### [What is being asked]
Copy every line of the material below word for word, keeping each field name, value, and punctuation mark in its original order.

** Begin Records for the task **

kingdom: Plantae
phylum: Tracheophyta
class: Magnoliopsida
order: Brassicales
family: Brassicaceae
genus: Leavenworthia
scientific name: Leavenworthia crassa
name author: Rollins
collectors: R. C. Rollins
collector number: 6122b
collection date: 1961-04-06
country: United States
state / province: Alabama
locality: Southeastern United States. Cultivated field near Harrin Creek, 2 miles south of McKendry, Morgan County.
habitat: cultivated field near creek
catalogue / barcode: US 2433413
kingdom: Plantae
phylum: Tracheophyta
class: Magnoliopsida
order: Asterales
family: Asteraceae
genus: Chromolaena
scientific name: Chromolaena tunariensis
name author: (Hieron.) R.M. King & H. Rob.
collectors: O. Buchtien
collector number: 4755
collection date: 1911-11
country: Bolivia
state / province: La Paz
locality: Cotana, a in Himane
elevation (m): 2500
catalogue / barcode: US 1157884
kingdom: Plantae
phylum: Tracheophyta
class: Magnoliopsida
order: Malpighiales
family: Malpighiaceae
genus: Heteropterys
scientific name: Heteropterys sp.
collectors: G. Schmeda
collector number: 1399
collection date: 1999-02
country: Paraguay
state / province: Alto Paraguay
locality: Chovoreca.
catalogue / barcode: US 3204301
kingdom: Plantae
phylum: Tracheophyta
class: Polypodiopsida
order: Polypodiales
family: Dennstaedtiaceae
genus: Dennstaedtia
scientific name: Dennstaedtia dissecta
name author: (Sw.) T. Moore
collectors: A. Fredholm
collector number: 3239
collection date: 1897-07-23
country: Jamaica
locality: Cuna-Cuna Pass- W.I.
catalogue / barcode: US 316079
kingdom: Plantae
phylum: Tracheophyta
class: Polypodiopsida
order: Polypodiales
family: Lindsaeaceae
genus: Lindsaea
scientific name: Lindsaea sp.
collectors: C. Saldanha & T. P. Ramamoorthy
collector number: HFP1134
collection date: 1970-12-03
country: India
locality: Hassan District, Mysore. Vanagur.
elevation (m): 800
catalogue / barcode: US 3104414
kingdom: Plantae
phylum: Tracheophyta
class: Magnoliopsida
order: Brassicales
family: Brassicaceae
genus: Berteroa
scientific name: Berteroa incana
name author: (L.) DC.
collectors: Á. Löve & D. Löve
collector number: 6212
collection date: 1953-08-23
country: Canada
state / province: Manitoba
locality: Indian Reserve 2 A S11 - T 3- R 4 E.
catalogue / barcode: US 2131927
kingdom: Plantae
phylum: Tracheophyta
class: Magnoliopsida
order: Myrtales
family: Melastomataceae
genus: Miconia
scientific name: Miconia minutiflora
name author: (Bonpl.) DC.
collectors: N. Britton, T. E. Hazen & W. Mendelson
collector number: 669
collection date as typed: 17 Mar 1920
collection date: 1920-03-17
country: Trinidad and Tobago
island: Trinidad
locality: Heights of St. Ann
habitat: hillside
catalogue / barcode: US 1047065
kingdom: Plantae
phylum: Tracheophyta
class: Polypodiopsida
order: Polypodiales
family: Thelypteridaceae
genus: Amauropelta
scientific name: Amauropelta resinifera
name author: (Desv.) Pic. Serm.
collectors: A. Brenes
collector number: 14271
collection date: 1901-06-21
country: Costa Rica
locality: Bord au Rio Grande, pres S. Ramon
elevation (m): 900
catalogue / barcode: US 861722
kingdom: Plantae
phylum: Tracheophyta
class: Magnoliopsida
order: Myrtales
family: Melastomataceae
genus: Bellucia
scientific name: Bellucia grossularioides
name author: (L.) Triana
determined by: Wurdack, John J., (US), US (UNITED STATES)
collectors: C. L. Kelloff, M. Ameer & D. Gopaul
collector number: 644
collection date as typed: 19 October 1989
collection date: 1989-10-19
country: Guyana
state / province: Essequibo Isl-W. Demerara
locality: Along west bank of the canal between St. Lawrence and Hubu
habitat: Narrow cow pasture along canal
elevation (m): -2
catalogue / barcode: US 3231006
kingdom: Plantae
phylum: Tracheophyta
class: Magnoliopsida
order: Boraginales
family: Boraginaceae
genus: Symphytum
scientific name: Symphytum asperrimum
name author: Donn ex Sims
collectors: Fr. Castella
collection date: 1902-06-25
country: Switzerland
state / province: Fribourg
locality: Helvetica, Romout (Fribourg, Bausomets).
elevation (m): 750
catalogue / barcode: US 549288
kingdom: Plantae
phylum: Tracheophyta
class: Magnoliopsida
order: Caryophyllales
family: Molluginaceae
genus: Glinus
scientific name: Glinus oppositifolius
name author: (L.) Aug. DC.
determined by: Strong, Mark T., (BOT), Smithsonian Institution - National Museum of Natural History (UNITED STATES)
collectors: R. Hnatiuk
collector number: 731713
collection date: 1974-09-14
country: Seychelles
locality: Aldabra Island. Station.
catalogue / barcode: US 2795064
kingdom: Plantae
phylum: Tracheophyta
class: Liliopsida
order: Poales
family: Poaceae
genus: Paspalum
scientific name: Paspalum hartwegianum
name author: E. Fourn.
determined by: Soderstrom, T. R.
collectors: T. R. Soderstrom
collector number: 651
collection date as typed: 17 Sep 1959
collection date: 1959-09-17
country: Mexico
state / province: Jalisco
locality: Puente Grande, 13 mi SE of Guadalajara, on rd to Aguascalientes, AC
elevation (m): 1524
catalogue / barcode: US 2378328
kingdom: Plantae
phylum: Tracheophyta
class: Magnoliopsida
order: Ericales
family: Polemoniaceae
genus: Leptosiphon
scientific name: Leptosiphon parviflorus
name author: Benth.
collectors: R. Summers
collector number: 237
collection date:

** End Records for the task **

### [Exercise output]
kingdom: Plantae
phylum: Tracheophyta
class: Magnoliopsida
order: Brassicales
family: Brassicaceae
genus: Leavenworthia
scientific name: Leavenworthia crassa
name author: Rollins
collectors: R. C. Rollins
collector number: 6122b
collection date: 1961-04-06
country: United States
state / province: Alabama
locality: Southeastern United States. Cultivated field near Harrin Creek, 2 miles south of McKendry, Morgan County.
habitat: cultivated field near creek
catalogue / barcode: US 2433413
kingdom: Plantae
phylum: Tracheophyta
class: Magnoliopsida
order: Asterales
family: Asteraceae
genus: Chromolaena
scientific name: Chromolaena tunariensis
name author: (Hieron.) R.M. King & H. Rob.
collectors: O. Buchtien
collector number: 4755
collection date: 1911-11
country: Bolivia
state / province: La Paz
locality: Cotana, a in Himane
elevation (m): 2500
catalogue / barcode: US 1157884
kingdom: Plantae
phylum: Tracheophyta
class: Magnoliopsida
order: Malpighiales
family: Malpighiaceae
genus: Heteropterys
scientific name: Heteropterys sp.
collectors: G. Schmeda
collector number: 1399
collection date: 1999-02
country: Paraguay
state / province: Alto Paraguay
locality: Chovoreca.
catalogue / barcode: US 3204301
kingdom: Plantae
phylum: Tracheophyta
class: Polypodiopsida
order: Polypodiales
family: Dennstaedtiaceae
genus: Dennstaedtia
scientific name: Dennstaedtia dissecta
name author: (Sw.) T. Moore
collectors: A. Fredholm
collector number: 3239
collection date: 1897-07-23
country: Jamaica
locality: Cuna-Cuna Pass- W.I.
catalogue / barcode: US 316079
kingdom: Plantae
phylum: Tracheophyta
class: Polypodiopsida
order: Polypodiales
family: Lindsaeaceae
genus: Lindsaea
scientific name: Lindsaea sp.
collectors: C. Saldanha & T. P. Ramamoorthy
collector number: HFP1134
collection date: 1970-12-03
country: India
locality: Hassan District, Mysore. Vanagur.
elevation (m): 800
catalogue / barcode: US 3104414
kingdom: Plantae
phylum: Tracheophyta
class: Magnoliopsida
order: Brassicales
family: Brassicaceae
genus: Berteroa
scientific name: Berteroa incana
name author: (L.) DC.
collectors: Á. Löve & D. Löve
collector number: 6212
collection date: 1953-08-23
country: Canada
state / province: Manitoba
locality: Indian Reserve 2 A S11 - T 3- R 4 E.
catalogue / barcode: US 2131927
kingdom: Plantae
phylum: Tracheophyta
class: Magnoliopsida
order: Myrtales
family: Melastomataceae
genus: Miconia
scientific name: Miconia minutiflora
name author: (Bonpl.) DC.
collectors: N. Britton, T. E. Hazen & W. Mendelson
collector number: 669
collection date as typed: 17 Mar 1920
collection date: 1920-03-17
country: Trinidad and Tobago
island: Trinidad
locality: Heights of St. Ann
habitat: hillside
catalogue / barcode: US 1047065
kingdom: Plantae
phylum: Tracheophyta
class: Polypodiopsida
order: Polypodiales
family: Thelypteridaceae
genus: Amauropelta
scientific name: Amauropelta resinifera
name author: (Desv.) Pic. Serm.
collectors: A. Brenes
collector number: 14271
collection date: 1901-06-21
country: Costa Rica
locality: Bord au Rio Grande, pres S. Ramon
elevation (m): 900
catalogue / barcode: US 861722
kingdom: Plantae
phylum: Tracheophyta
class: Magnoliopsida
order: Myrtales
family: Melastomataceae
genus: Bellucia
scientific name: Bellucia grossularioides
name author: (L.) Triana
determined by: Wurdack, John J., (US), US (UNITED STATES)
collectors: C. L. Kelloff, M. Ameer & D. Gopaul
collector number: 644
collection date as typed: 19 October 1989
collection date: 1989-10-19
country: Guyana
state / province: Essequibo Isl-W. Demerara
locality: Along west bank of the canal between St. Lawrence and Hubu
habitat: Narrow cow pasture along canal
elevation (m): -2
catalogue / barcode: US 3231006
kingdom: Plantae
phylum: Tracheophyta
class: Magnoliopsida
order: Boraginales
family: Boraginaceae
genus: Symphytum
scientific name: Symphytum asperrimum
name author: Donn ex Sims
collectors: Fr. Castella
collection date: 1902-06-25
country: Switzerland
state / province: Fribourg
locality: Helvetica, Romout (Fribourg, Bausomets).
elevation (m): 750
catalogue / barcode: US 549288
kingdom: Plantae
phylum: Tracheophyta
class: Magnoliopsida
order: Caryophyllales
family: Molluginaceae
genus: Glinus
scientific name: Glinus oppositifolius
name author: (L.) Aug. DC.
determined by: Strong, Mark T., (BOT), Smithsonian Institution - National Museum of Natural History (UNITED STATES)
collectors: R. Hnatiuk
collector number: 731713
collection date: 1974-09-14
country: Seychelles
locality: Aldabra Island. Station.
catalogue / barcode: US 2795064
kingdom: Plantae
phylum: Tracheophyta
class: Liliopsida
order: Poales
family: Poaceae
genus: Paspalum
scientific name: Paspalum hartwegianum
name author: E. Fourn.
determined by: Soderstrom, T. R.
collectors: T. R. Soderstrom
collector number: 651
collection date as typed: 17 Sep 1959
collection date: 1959-09-17
country: Mexico
state / province: Jalisco
locality: Puente Grande, 13 mi SE of Guadalajara, on rd to Aguascalientes, AC
elevation (m): 1524
catalogue / barcode: US 2378328
kingdom: Plantae
phylum: Tracheophyta
class: Magnoliopsida
order: Ericales
family: Polemoniaceae
genus: Leptosiphon
scientific name: Leptosiphon parviflorus
name author: Benth.
collectors: R. Summers
collector number: 237
collection date:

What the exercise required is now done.